80 years later, that message still hasn’t sunk in. Energy policy and economic policy are still developed separately, with energy under pressure to keep up with goals that we’d know were unrealistic if we factored it in from the start. So new ‘eco-estates’ are built on the edges of towns, where the residents will have no choice but to drive to their workplaces or to go shopping.
Or take our energy companies. As corporations, they are duty bound to increase shareholder value, but they are also compelled by law to encourage energy efficiency. If you’re going to both expand as a company and sell less of your product at the same time, you’re going to have to a) grow by taking over other companies, leading eventually to monopolies, b) pay out dividends at the expense of long term investment or c) consistently raise prices for your customers. Any of those sound familiar?
This also applies to the way that the government has chosen to stimulate the economy. By directing funds towards road-building, scrappage schemes, or cutting taxes on petrol, we prolong and promote motoring. But we’re a net oil importer and the price of oil is on a long term upward trend.

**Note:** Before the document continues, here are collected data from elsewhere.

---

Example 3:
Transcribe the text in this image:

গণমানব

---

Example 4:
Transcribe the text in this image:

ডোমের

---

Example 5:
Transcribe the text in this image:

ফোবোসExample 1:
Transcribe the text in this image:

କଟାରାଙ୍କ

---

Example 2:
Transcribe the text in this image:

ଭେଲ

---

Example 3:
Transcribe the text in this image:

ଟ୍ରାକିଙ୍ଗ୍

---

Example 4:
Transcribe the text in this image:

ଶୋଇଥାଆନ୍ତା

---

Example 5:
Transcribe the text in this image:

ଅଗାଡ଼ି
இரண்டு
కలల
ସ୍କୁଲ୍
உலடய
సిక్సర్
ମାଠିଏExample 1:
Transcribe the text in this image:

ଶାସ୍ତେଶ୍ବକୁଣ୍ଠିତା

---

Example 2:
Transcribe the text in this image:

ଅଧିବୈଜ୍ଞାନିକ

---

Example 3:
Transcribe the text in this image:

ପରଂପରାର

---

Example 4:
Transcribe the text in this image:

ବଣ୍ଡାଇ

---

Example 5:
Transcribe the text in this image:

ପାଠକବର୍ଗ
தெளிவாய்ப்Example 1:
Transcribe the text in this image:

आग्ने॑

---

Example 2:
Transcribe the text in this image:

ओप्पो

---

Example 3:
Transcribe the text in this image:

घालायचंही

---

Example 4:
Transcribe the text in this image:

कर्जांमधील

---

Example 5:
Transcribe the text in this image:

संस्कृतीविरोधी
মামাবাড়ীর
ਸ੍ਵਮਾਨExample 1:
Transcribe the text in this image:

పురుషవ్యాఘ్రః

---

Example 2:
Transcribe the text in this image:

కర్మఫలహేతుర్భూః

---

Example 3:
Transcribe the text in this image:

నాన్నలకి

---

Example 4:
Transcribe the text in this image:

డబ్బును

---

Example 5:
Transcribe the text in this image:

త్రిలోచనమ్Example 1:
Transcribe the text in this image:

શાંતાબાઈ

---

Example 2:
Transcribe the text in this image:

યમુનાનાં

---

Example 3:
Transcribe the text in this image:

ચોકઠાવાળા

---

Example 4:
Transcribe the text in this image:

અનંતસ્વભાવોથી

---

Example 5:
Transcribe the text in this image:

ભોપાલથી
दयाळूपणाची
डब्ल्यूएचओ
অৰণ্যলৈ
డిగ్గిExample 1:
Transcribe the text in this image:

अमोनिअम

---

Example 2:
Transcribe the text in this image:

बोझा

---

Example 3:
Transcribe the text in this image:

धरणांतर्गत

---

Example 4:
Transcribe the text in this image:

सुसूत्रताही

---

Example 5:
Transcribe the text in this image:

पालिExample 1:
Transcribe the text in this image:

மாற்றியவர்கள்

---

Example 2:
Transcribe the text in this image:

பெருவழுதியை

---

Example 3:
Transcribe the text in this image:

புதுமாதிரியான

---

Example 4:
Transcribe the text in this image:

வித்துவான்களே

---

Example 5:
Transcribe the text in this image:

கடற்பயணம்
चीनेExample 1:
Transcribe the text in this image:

Far from stimulating the economy, throwing money at motoring exacerbates our trade deficit and pushes us further into external debt, while undermining the very things that could offer a solution to our unsustainable transport problems.
The best investments we could be making right now are ones that will save us money in the long term as energy prices increase: renewable energy, insulation and efficiency measures, public transport.

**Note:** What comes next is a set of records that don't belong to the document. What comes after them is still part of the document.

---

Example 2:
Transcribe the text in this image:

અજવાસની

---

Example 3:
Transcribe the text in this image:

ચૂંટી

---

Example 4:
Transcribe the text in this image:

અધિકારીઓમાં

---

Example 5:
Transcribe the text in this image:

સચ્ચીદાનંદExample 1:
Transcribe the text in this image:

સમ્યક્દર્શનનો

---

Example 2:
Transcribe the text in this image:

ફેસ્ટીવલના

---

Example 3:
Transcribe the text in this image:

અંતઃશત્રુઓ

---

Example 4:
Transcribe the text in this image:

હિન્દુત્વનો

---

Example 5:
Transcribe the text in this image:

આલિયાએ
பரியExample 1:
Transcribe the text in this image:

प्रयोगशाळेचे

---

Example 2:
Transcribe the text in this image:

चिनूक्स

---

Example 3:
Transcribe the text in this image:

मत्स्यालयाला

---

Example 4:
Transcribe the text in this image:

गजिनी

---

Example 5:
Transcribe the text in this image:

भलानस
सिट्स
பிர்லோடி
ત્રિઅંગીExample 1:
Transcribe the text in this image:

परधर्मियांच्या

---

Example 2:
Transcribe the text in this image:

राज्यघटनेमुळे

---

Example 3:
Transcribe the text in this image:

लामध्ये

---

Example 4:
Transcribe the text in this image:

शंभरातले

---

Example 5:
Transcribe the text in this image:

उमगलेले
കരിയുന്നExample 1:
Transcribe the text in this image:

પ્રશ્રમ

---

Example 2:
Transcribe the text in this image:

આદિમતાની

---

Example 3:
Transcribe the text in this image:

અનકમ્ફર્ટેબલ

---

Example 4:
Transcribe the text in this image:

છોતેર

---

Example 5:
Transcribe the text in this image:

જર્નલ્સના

And before any policy is adopted or any new development is authorised, whether it’s national or local, that question needs to be answered: ‘how does this relate to energy?’

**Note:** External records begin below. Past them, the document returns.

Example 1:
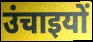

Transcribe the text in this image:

उंचाइयों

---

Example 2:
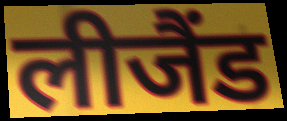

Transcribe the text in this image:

लीजैंड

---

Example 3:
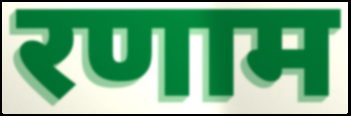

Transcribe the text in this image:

रणाम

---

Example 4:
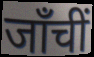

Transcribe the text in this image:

जाँचीं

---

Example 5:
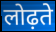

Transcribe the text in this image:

लोढ़ते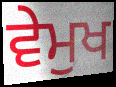
ਵੇਮੁਖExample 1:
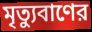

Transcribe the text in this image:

মৃত্যুবাণের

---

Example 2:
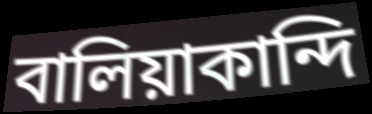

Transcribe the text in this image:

বালিয়াকান্দি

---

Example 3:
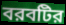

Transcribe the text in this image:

বরবটির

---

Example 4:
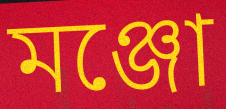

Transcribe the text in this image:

মঞ্জো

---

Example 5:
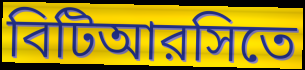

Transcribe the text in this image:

বিটিআরসিতে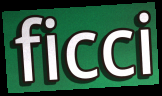
ficciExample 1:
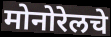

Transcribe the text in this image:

मोनोरेलचे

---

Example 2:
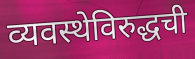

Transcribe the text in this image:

व्यवस्थेविरुद्धची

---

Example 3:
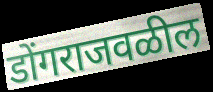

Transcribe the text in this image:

डोंगराजवळील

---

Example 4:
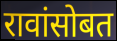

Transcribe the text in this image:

रावांसोबत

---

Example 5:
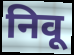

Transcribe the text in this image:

निवू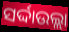
ସର୍ଦ୍ଦାଉଲ୍ଲାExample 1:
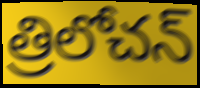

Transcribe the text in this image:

త్రిలోచన్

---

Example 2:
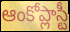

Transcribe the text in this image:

ఆంకోప్లాస్టీ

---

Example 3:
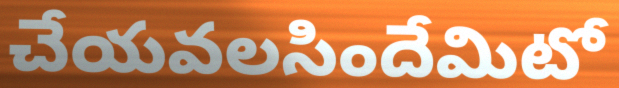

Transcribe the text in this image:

చేయవలసిందేమిటో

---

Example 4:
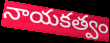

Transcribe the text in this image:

నాయకత్వం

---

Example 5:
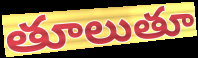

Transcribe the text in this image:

తూలుతూ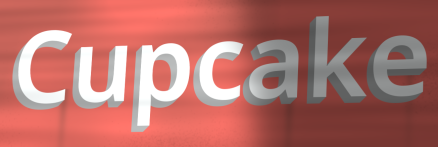
Cupcake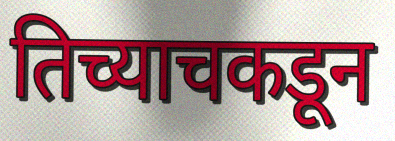
तिच्याचकडूनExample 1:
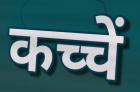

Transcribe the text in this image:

कच्चें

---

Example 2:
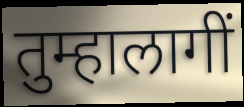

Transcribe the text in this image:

तुम्हालागीं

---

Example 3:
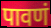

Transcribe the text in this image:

पावणं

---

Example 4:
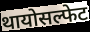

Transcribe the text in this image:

थायोसल्फेट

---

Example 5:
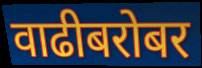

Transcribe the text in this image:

वाढीबरोबर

When Schumacher toured India to investigate new ways to encourage development, he realised that there was a connection between average wages and the cost of a workplace. Where wages were high, it was possible to create jobs by investing in large-scale installations or factories. In low income countries, the economics was different. The upfront capital required to build exactly the same factory would be comparatively much larger. The economic activity created by the factory would not be enough to offset the capital costs, unless they were dependent on external finance.
If low income countries wanted to create employment and finance development themselves, they needed an ‘intermediate technology’ that created smaller businesses using more accessible technology. For example, an intermediate workplace might be a sewing machine in a corner of a living room. It’s a jump up from hand-stitching, but the capital costs are tiny compared to attempting to build a textiles factory.
The idea gave rise to ‘appropriate technology’, but it was actually the cost of creating a workplace that first inspired the idea.
We can learn from this in Britain today because we are currently in a ‘jobless recovery’. The recession is officially over, but unemployment remains high and jobs are not being created. Why? Perhaps it’s partly because all our attempts to stimulate job creation are pitched at big business, through cuts to business taxes, changes to the law to make it easier to employ people (and fire them), or government funded apprenticeships.
Now, we’re not a low income country, but there are similar principles of scale at work here. It’s a lot easier to create small scale jobs than big ones, to re-open a closed down café than to build a new supermarket. It’s cheaper to support small scale solar fitters than fund a new power station. Our economic stimulus should be aimed at the bottom, helping cottage industries, local producers and small scale entrepreneurs.
The government has acknowledged this somewhat late in the game, and is talking up small and medium sized enterprises. So far it hasn’t announced a detailed strategy for assisting them, but the idea of creating ‘intermediate workplaces’ could be worth exploring. Perhaps the idea could be combined with the suggested and never implemented ‘people’s bank‘, with the Post Office offering a form of ‘intermediate finance’ for business start-ups.